▶ [Input data]:
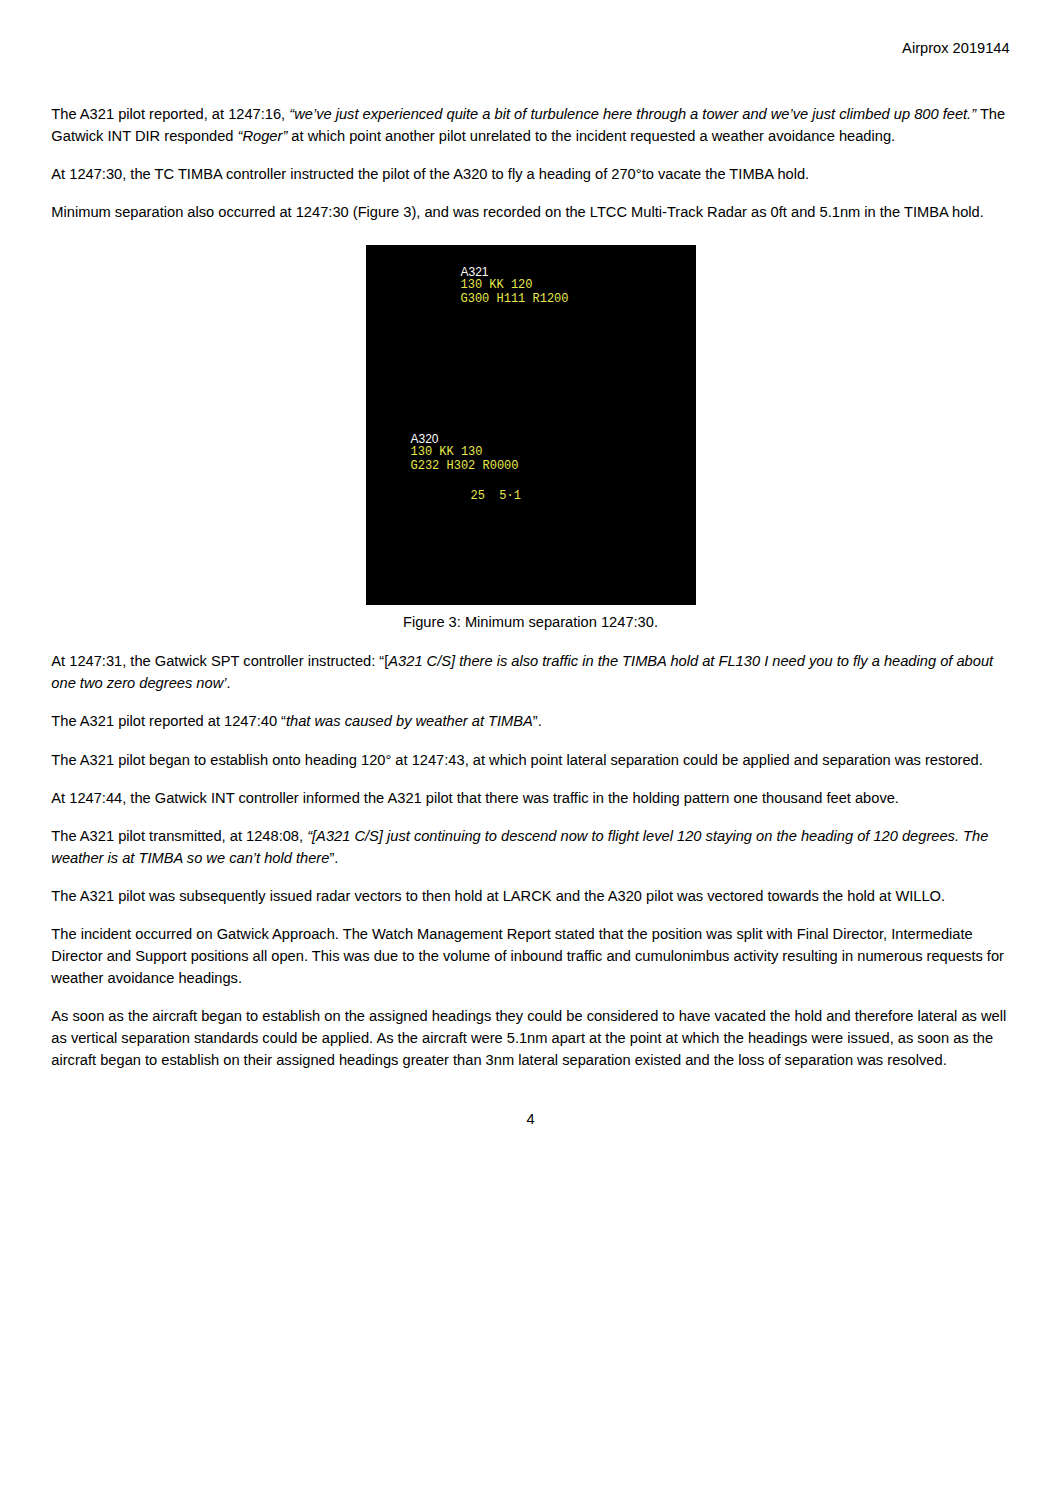Airprox 2019144
The A321 pilot reported, at 1247:16, “we’ve just experienced quite a bit of turbulence here through a tower and we’ve just climbed up 800 feet.” The Gatwick INT DIR responded “Roger” at which point another pilot unrelated to the incident requested a weather avoidance heading.
At 1247:30, the TC TIMBA controller instructed the pilot of the A320 to fly a heading of 270°to vacate the TIMBA hold.
Minimum separation also occurred at 1247:30 (Figure 3), and was recorded on the LTCC Multi-Track Radar as 0ft and 5.1nm in the TIMBA hold.
A321 130 KK 120 G300 H111 R1200 A320 130 KK 130 G232 H302 R0000 25 5·1
Figure 3: Minimum separation 1247:30.
At 1247:31, the Gatwick SPT controller instructed: “[A321 C/S] there is also traffic in the TIMBA hold at FL130 I need you to fly a heading of about one two zero degrees now’.
The A321 pilot reported at 1247:40 “that was caused by weather at TIMBA”.
The A321 pilot began to establish onto heading 120° at 1247:43, at which point lateral separation could be applied and separation was restored.
At 1247:44, the Gatwick INT controller informed the A321 pilot that there was traffic in the holding pattern one thousand feet above.
The A321 pilot transmitted, at 1248:08, “[A321 C/S] just continuing to descend now to flight level 120 staying on the heading of 120 degrees. The weather is at TIMBA so we can’t hold there”.
The A321 pilot was subsequently issued radar vectors to then hold at LARCK and the A320 pilot was vectored towards the hold at WILLO.
The incident occurred on Gatwick Approach. The Watch Management Report stated that the position was split with Final Director, Intermediate Director and Support positions all open. This was due to the volume of inbound traffic and cumulonimbus activity resulting in numerous requests for weather avoidance headings.
As soon as the aircraft began to establish on the assigned headings they could be considered to have vacated the hold and therefore lateral as well as vertical separation standards could be applied. As the aircraft were 5.1nm apart at the point at which the headings were issued, as soon as the aircraft began to establish on their assigned headings greater than 3nm lateral separation existed and the loss of separation was resolved.
4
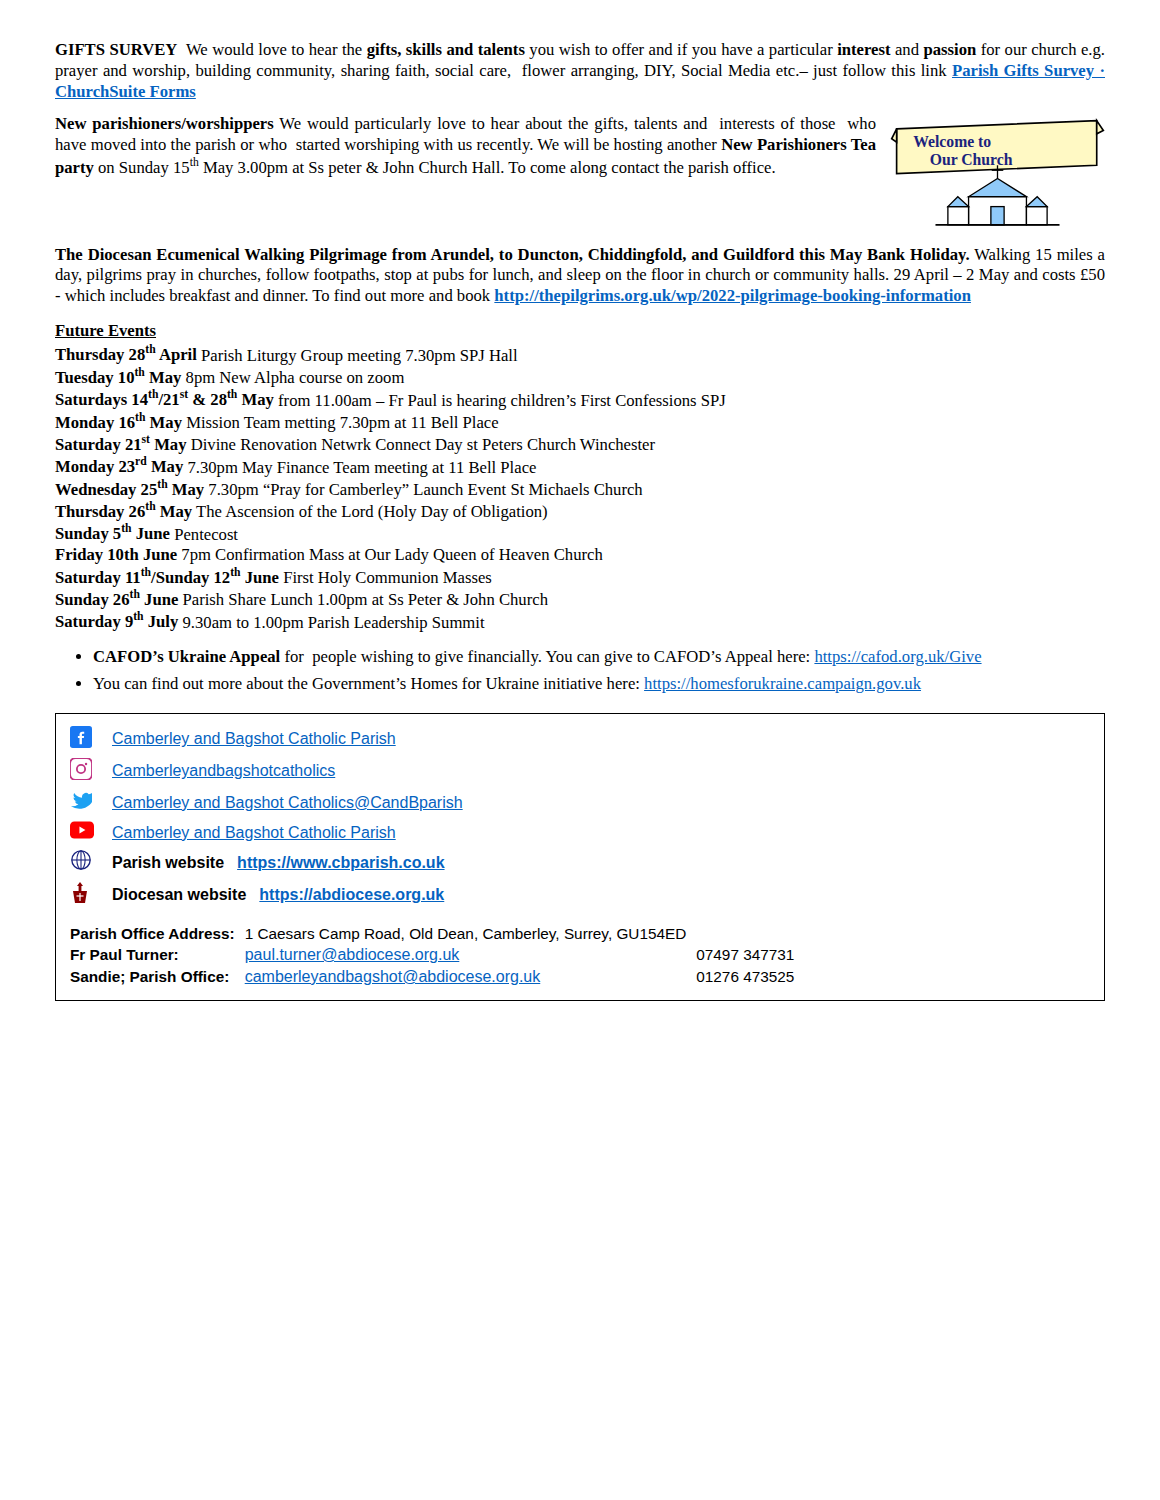GIFTS SURVEY We would love to hear the gifts, skills and talents you wish to offer and if you have a particular interest and passion for our church e.g. prayer and worship, building community, sharing faith, social care, flower arranging, DIY, Social Media etc.– just follow this link Parish Gifts Survey · ChurchSuite Forms
Welcome to Our Church
New parishioners/worshippers We would particularly love to hear about the gifts, talents and interests of those who have moved into the parish or who started worshiping with us recently. We will be hosting another New Parishioners Tea party on Sunday 15th May 3.00pm at Ss peter & John Church Hall. To come along contact the parish office.
The Diocesan Ecumenical Walking Pilgrimage from Arundel, to Duncton, Chiddingfold, and Guildford this May Bank Holiday. Walking 15 miles a day, pilgrims pray in churches, follow footpaths, stop at pubs for lunch, and sleep on the floor in church or community halls. 29 April – 2 May and costs £50 - which includes breakfast and dinner. To find out more and book http://thepilgrims.org.uk/wp/2022-pilgrimage-booking-information
Future Events
Thursday 28th April Parish Liturgy Group meeting 7.30pm SPJ Hall
Tuesday 10th May 8pm New Alpha course on zoom
Saturdays 14th/21st & 28th May from 11.00am – Fr Paul is hearing children’s First Confessions SPJ
Monday 16th May Mission Team metting 7.30pm at 11 Bell Place
Saturday 21st May Divine Renovation Netwrk Connect Day st Peters Church Winchester
Monday 23rd May 7.30pm May Finance Team meeting at 11 Bell Place
Wednesday 25th May 7.30pm “Pray for Camberley” Launch Event St Michaels Church
Thursday 26th May The Ascension of the Lord (Holy Day of Obligation)
Sunday 5th June Pentecost
Friday 10th June 7pm Confirmation Mass at Our Lady Queen of Heaven Church
Saturday 11th/Sunday 12th June First Holy Communion Masses
Sunday 26th June Parish Share Lunch 1.00pm at Ss Peter & John Church
Saturday 9th July 9.30am to 1.00pm Parish Leadership Summit
CAFOD’s Ukraine Appeal for people wishing to give financially. You can give to CAFOD’s Appeal here: https://cafod.org.uk/Give
You can find out more about the Government’s Homes for Ukraine initiative here: https://homesforukraine.campaign.gov.uk
| | Camberley and Bagshot Catholic Parish |
| | Camberleyandbagshotcatholics |
| | Camberley and Bagshot Catholics@CandBparish |
| | Camberley and Bagshot Catholic Parish |
| | Parish website https://www.cbparish.co.uk |
| | Diocesan website https://abdiocese.org.uk |
| Parish Office Address: | 1 Caesars Camp Road, Old Dean, Camberley, Surrey, GU154ED | |
| Fr Paul Turner: | paul.turner@abdiocese.org.uk | 07497 347731 |
| Sandie; Parish Office: | camberleyandbagshot@abdiocese.org.uk | 01276 473525 |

▶ [Problem to work on]: Can the entries above be repeated exactly, without their pictures?

▶ [Output of the exercise]:
Airprox 2019144
The A321 pilot reported, at 1247:16, “we’ve just experienced quite a bit of turbulence here through a tower and we’ve just climbed up 800 feet.” The Gatwick INT DIR responded “Roger” at which point another pilot unrelated to the incident requested a weather avoidance heading.
At 1247:30, the TC TIMBA controller instructed the pilot of the A320 to fly a heading of 270°to vacate the TIMBA hold.
Minimum separation also occurred at 1247:30 (Figure 3), and was recorded on the LTCC Multi-Track Radar as 0ft and 5.1nm in the TIMBA hold.
A321 130 KK 120 G300 H111 R1200 A320 130 KK 130 G232 H302 R0000 25 5·1
Figure 3: Minimum separation 1247:30.
At 1247:31, the Gatwick SPT controller instructed: “[A321 C/S] there is also traffic in the TIMBA hold at FL130 I need you to fly a heading of about one two zero degrees now’.
The A321 pilot reported at 1247:40 “that was caused by weather at TIMBA”.
The A321 pilot began to establish onto heading 120° at 1247:43, at which point lateral separation could be applied and separation was restored.
At 1247:44, the Gatwick INT controller informed the A321 pilot that there was traffic in the holding pattern one thousand feet above.
The A321 pilot transmitted, at 1248:08, “[A321 C/S] just continuing to descend now to flight level 120 staying on the heading of 120 degrees. The weather is at TIMBA so we can’t hold there”.
The A321 pilot was subsequently issued radar vectors to then hold at LARCK and the A320 pilot was vectored towards the hold at WILLO.
The incident occurred on Gatwick Approach. The Watch Management Report stated that the position was split with Final Director, Intermediate Director and Support positions all open. This was due to the volume of inbound traffic and cumulonimbus activity resulting in numerous requests for weather avoidance headings.
As soon as the aircraft began to establish on the assigned headings they could be considered to have vacated the hold and therefore lateral as well as vertical separation standards could be applied. As the aircraft were 5.1nm apart at the point at which the headings were issued, as soon as the aircraft began to establish on their assigned headings greater than 3nm lateral separation existed and the loss of separation was resolved.
4
GIFTS SURVEY We would love to hear the gifts, skills and talents you wish to offer and if you have a particular interest and passion for our church e.g. prayer and worship, building community, sharing faith, social care, flower arranging, DIY, Social Media etc.– just follow this link Parish Gifts Survey · ChurchSuite Forms
Welcome to Our Church
New parishioners/worshippers We would particularly love to hear about the gifts, talents and interests of those who have moved into the parish or who started worshiping with us recently. We will be hosting another New Parishioners Tea party on Sunday 15th May 3.00pm at Ss peter & John Church Hall. To come along contact the parish office.
The Diocesan Ecumenical Walking Pilgrimage from Arundel, to Duncton, Chiddingfold, and Guildford this May Bank Holiday. Walking 15 miles a day, pilgrims pray in churches, follow footpaths, stop at pubs for lunch, and sleep on the floor in church or community halls. 29 April – 2 May and costs £50 - which includes breakfast and dinner. To find out more and book http://thepilgrims.org.uk/wp/2022-pilgrimage-booking-information
Future Events
Thursday 28th April Parish Liturgy Group meeting 7.30pm SPJ Hall
Tuesday 10th May 8pm New Alpha course on zoom
Saturdays 14th/21st & 28th May from 11.00am – Fr Paul is hearing children’s First Confessions SPJ
Monday 16th May Mission Team metting 7.30pm at 11 Bell Place
Saturday 21st May Divine Renovation Netwrk Connect Day st Peters Church Winchester
Monday 23rd May 7.30pm May Finance Team meeting at 11 Bell Place
Wednesday 25th May 7.30pm “Pray for Camberley” Launch Event St Michaels Church
Thursday 26th May The Ascension of the Lord (Holy Day of Obligation)
Sunday 5th June Pentecost
Friday 10th June 7pm Confirmation Mass at Our Lady Queen of Heaven Church
Saturday 11th/Sunday 12th June First Holy Communion Masses
Sunday 26th June Parish Share Lunch 1.00pm at Ss Peter & John Church
Saturday 9th July 9.30am to 1.00pm Parish Leadership Summit
CAFOD’s Ukraine Appeal for people wishing to give financially. You can give to CAFOD’s Appeal here: https://cafod.org.uk/Give
You can find out more about the Government’s Homes for Ukraine initiative here: https://homesforukraine.campaign.gov.uk
| | Camberley and Bagshot Catholic Parish |
| | Camberleyandbagshotcatholics |
| | Camberley and Bagshot Catholics@CandBparish |
| | Camberley and Bagshot Catholic Parish |
| | Parish website https://www.cbparish.co.uk |
| | Diocesan website https://abdiocese.org.uk |
| Parish Office Address: | 1 Caesars Camp Road, Old Dean, Camberley, Surrey, GU154ED | |
| Fr Paul Turner: | paul.turner@abdiocese.org.uk | 07497 347731 |
| Sandie; Parish Office: | camberleyandbagshot@abdiocese.org.uk | 01276 473525 |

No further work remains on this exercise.